→ **What the exercise asks**
Return, from the material below, each line in which "Aclaración" occurs.
[Available data — start]
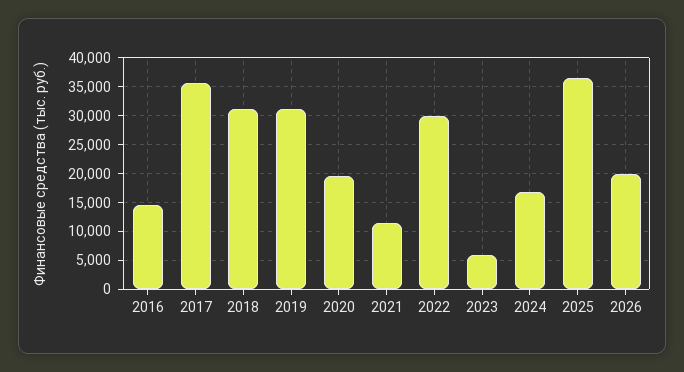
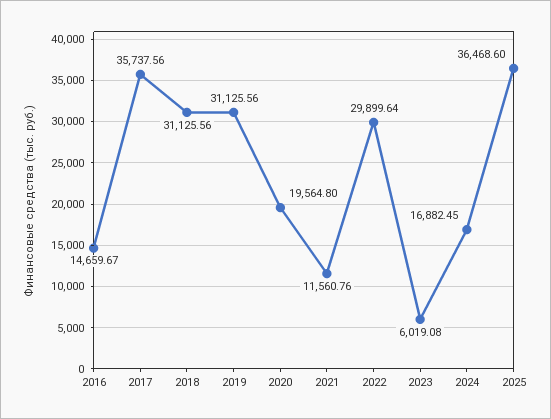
  {
    "2016": 14659.67,
    "2017": 35737.56,
    "2018": 31125.56,
    "2019": 31125.56,
    "2020": 19564.8,
    "2021": 11560.76,
    "2022": 29899.64,
    "2023": 6019.08,
    "2024": 16882.45,
-   "2025": 36468.6,
+   "2025": 36468.6
-   "2026": 20000
  }

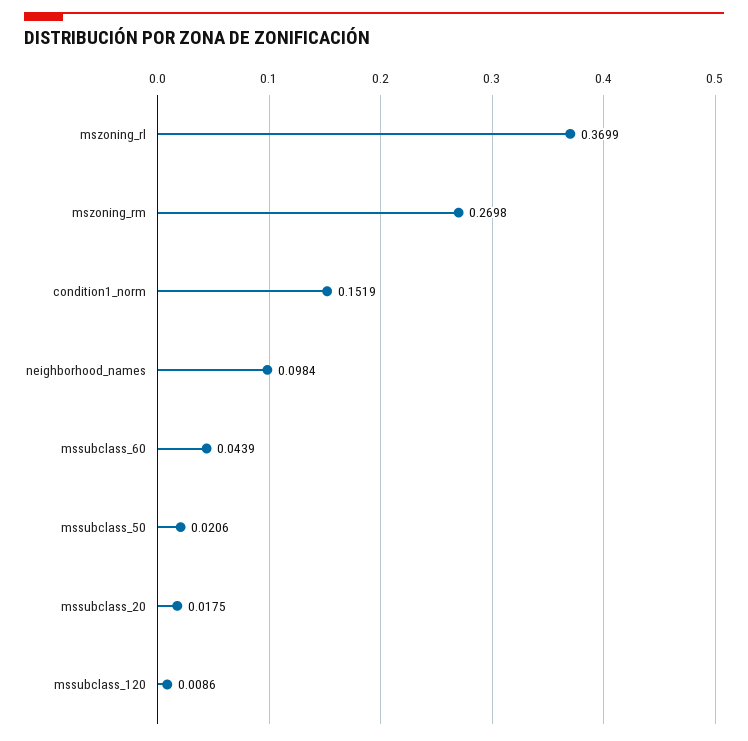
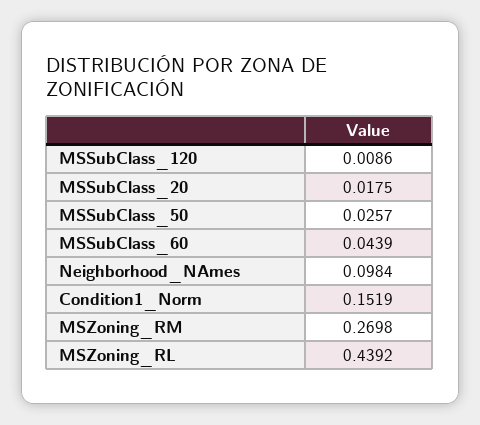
  {
-   "mszoning_rl": 0.3699,
+   "mszoning_rl": 0.4392,
    "mszoning_rm": 0.2698,
    "condition1_norm": 0.1519,
    "neighborhood_names": 0.0984,
    "mssubclass_60": 0.0439,
-   "mssubclass_50": 0.0206,
+   "mssubclass_50": 0.0257,
    "mssubclass_20": 0.0175,
    "mssubclass_120": 0.0086
  }

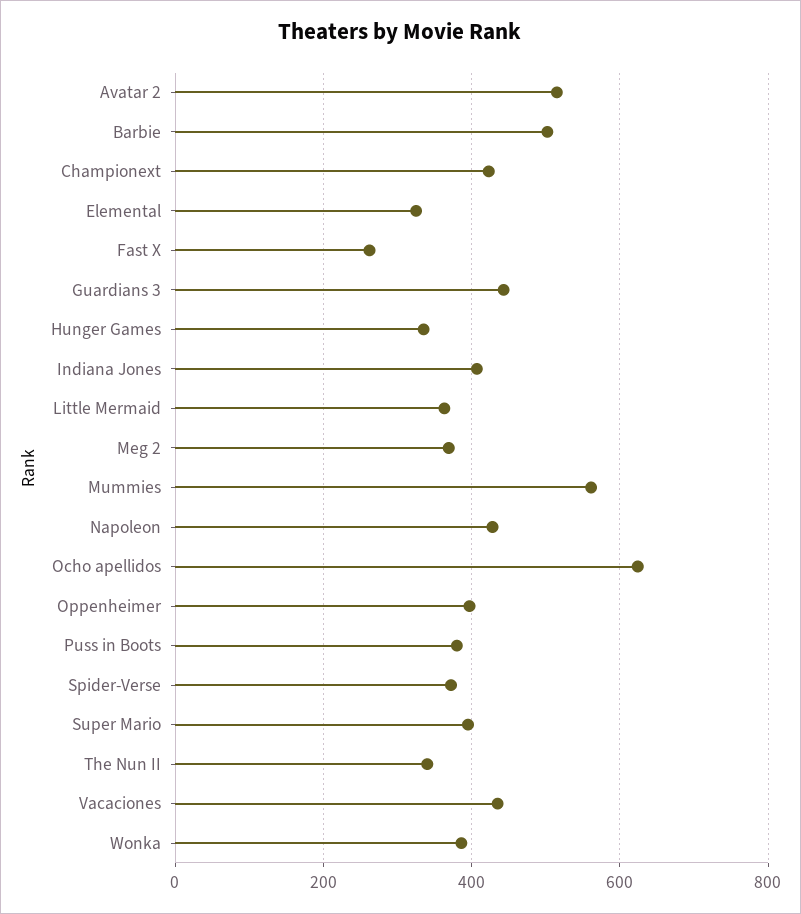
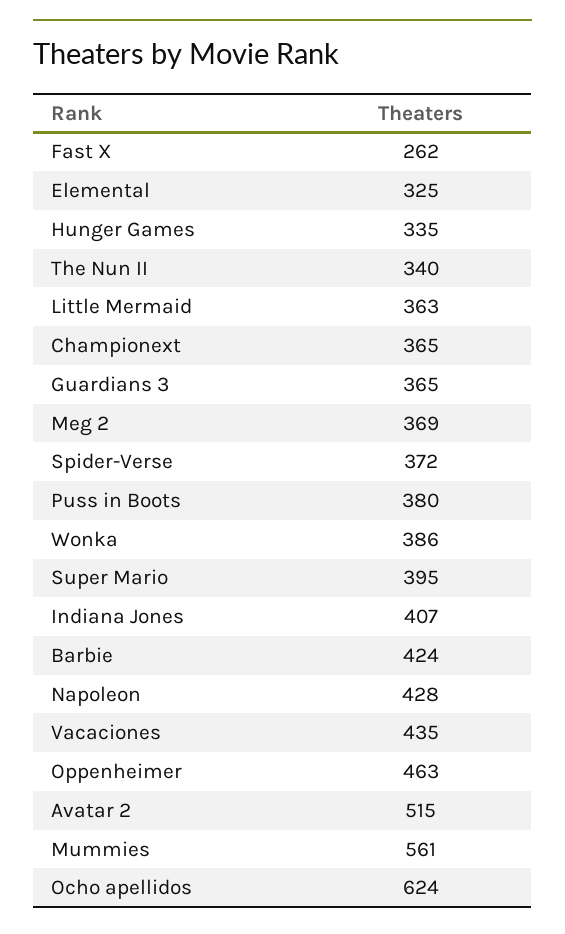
  {
    "Avatar 2": 515,
-   "Barbie": 500,
+   "Barbie": 424,
-   "Championext": 420,
+   "Championext": 365,
    "Elemental": 325,
    "Fast X": 262,
-   "Guardians 3": 440,
+   "Guardians 3": 365,
    "Hunger Games": 335,
    "Indiana Jones": 407,
    "Little Mermaid": 363,
    "Meg 2": 369,
    "Mummies": 561,
    "Napoleon": 428,
    "Ocho apellidos": 624,
-   "Oppenheimer": 400,
+   "Oppenheimer": 463,
    "Puss in Boots": 380,
    "Spider-Verse": 372,
    "Super Mario": 395,
    "The Nun II": 340,
    "Vacaciones": 435,
    "Wonka": 386
  }

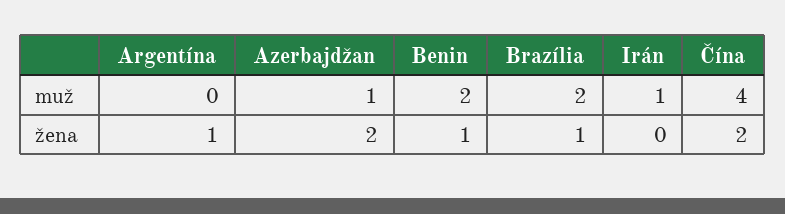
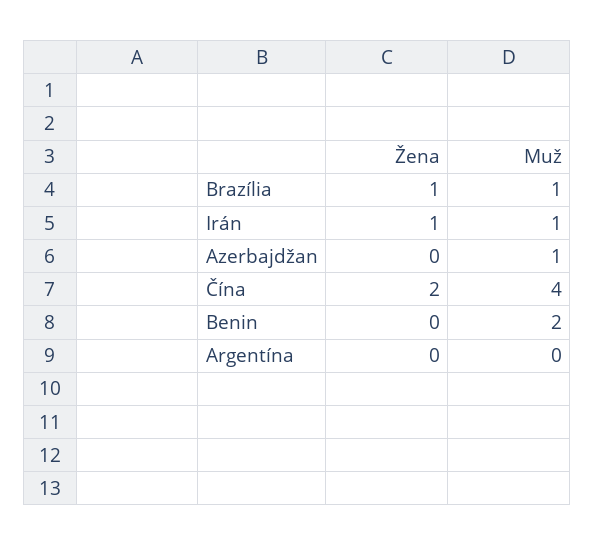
  {
    "Argentína": {
      "muž": 0,
-     "žena": 1
+     "žena": 0
    },
    "Azerbajdžan": {
      "muž": 1,
-     "žena": 2
+     "žena": 0
    },
    "Benin": {
      "muž": 2,
-     "žena": 1
+     "žena": 0
    },
    "Brazília": {
-     "muž": 2,
+     "muž": 1,
      "žena": 1
    },
    "Irán": {
      "muž": 1,
-     "žena": 0
+     "žena": 1
    },
    "Čína": {
      "muž": 4,
      "žena": 2
    }
  }

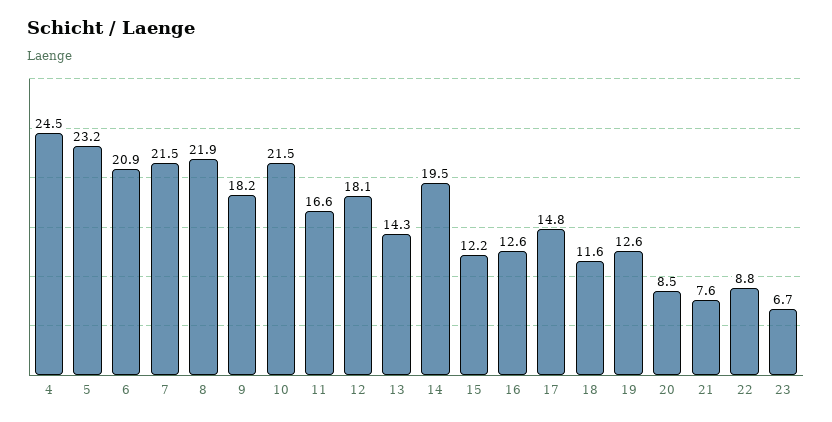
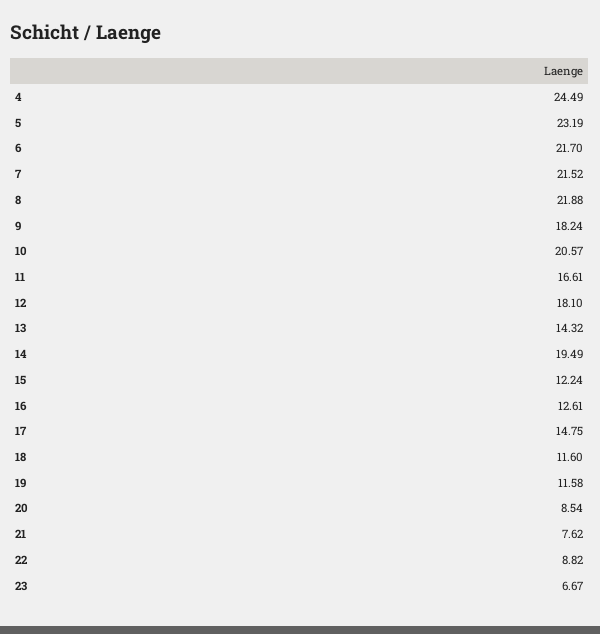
  {
    "4": 24.49,
    "5": 23.19,
-   "6": 20.9,
+   "6": 21.7,
    "7": 21.52,
    "8": 21.88,
    "9": 18.24,
-   "10": 21.5,
+   "10": 20.57,
    "11": 16.61,
    "12": 18.1,
    "13": 14.32,
    "14": 19.49,
    "15": 12.24,
    "16": 12.61,
    "17": 14.75,
    "18": 11.6,
-   "19": 12.6,
+   "19": 11.58,
    "20": 8.54,
    "21": 7.62,
    "22": 8.82,
    "23": 6.67
  }

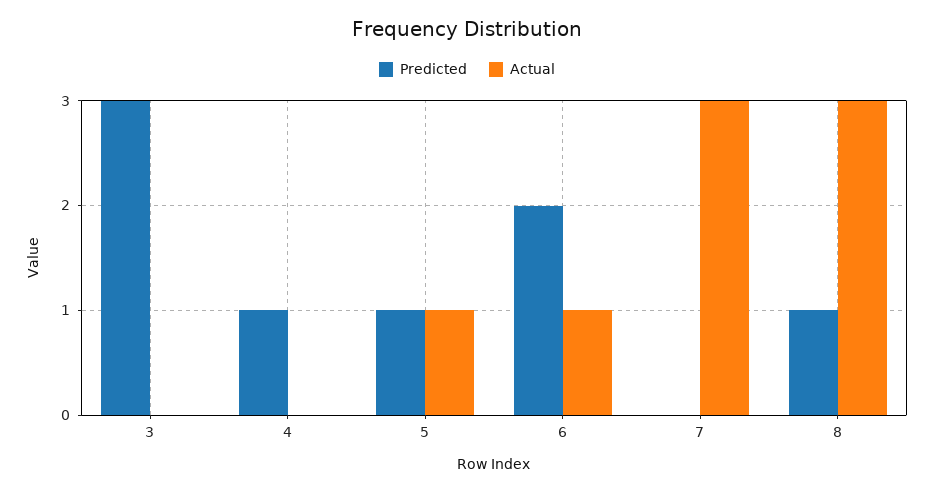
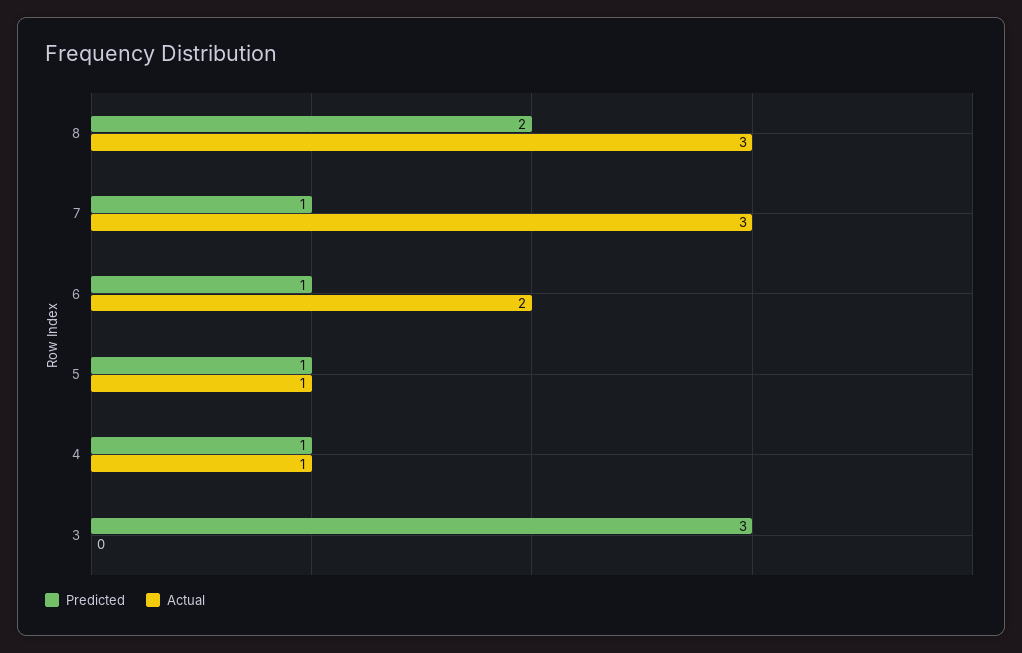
  {
    "Predicted": {
      "3": 3,
      "4": 1,
      "5": 1,
-     "6": 2,
+     "6": 1,
-     "7": 0,
+     "7": 1,
-     "8": 1
+     "8": 2
    },
    "Actual": {
      "3": 0,
-     "4": 0,
+     "4": 1,
      "5": 1,
-     "6": 1,
+     "6": 2,
      "7": 3,
      "8": 3
    }
  }

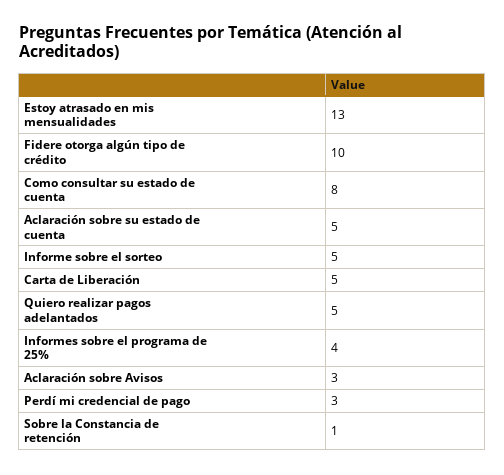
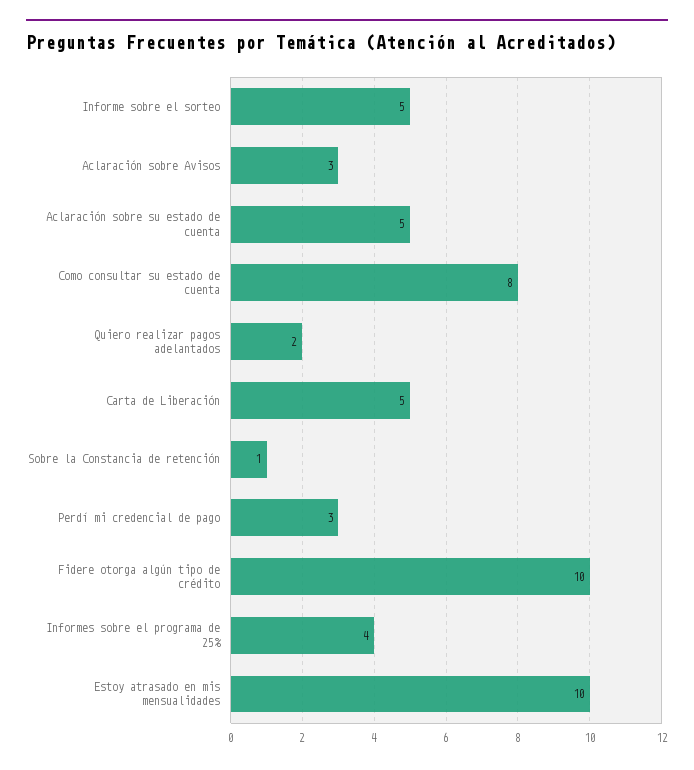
  {
-   "Estoy atrasado en mis mensualidades": 13,
+   "Estoy atrasado en mis mensualidades": 10,
    "Fidere otorga algún tipo de crédito": 10,
    "Como consultar su estado de cuenta": 8,
    "Aclaración sobre su estado de cuenta": 5,
    "Informe sobre el sorteo": 5,
    "Carta de Liberación": 5,
-   "Quiero realizar pagos adelantados": 5,
+   "Quiero realizar pagos adelantados": 2,
    "Informes sobre el programa de 25%": 4,
    "Aclaración sobre Avisos": 3,
    "Perdí mi credencial de pago": 3,
    "Sobre la Constancia de retención": 1
  }

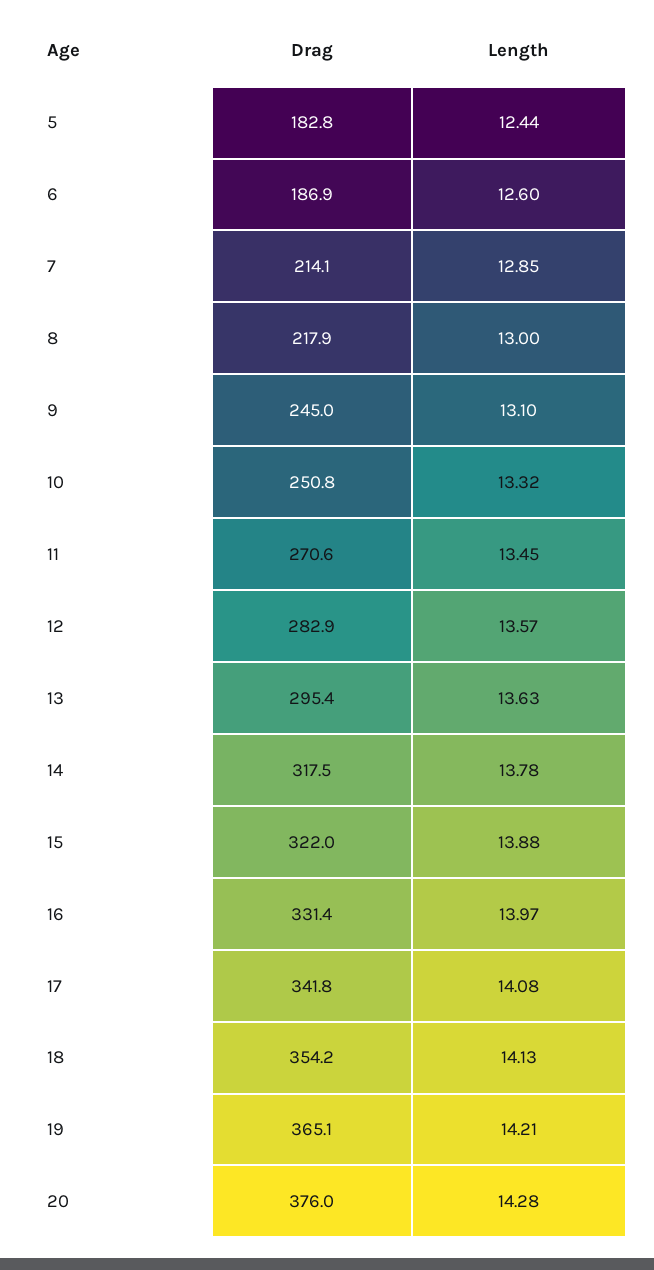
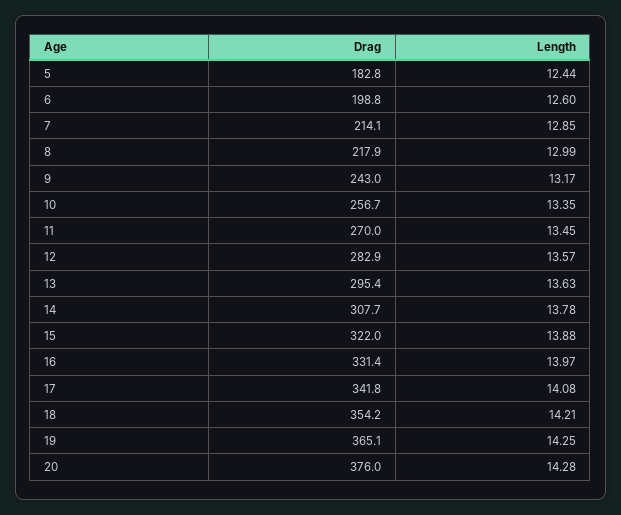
  {
    "Drag": {
      "5": 182.8,
-     "6": 186.9,
+     "6": 198.8,
      "7": 214.1,
      "8": 217.9,
-     "9": 245,
+     "9": 243,
-     "10": 250.8,
+     "10": 256.7,
-     "11": 270.6,
+     "11": 270,
      "12": 282.9,
      "13": 295.4,
-     "14": 317.5,
+     "14": 307.7,
      "15": 322,
      "16": 331.4,
      "17": 341.8,
      "18": 354.2,
      "19": 365.1,
      "20": 376
    },
    "Length": {
      "5": 12.44,
      "6": 12.6,
      "7": 12.85,
-     "8": 13,
+     "8": 12.99,
-     "9": 13.1,
+     "9": 13.17,
-     "10": 13.32,
+     "10": 13.35,
      "11": 13.45,
      "12": 13.57,
      "13": 13.63,
      "14": 13.78,
      "15": 13.88,
      "16": 13.97,
      "17": 14.08,
-     "18": 14.13,
+     "18": 14.21,
-     "19": 14.21,
+     "19": 14.25,
      "20": 14.28
    }
  }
[Available data — finish]
→ **Solution for this task**
    "Aclaración sobre su estado de cuenta": 5,
    "Aclaración sobre Avisos": 3,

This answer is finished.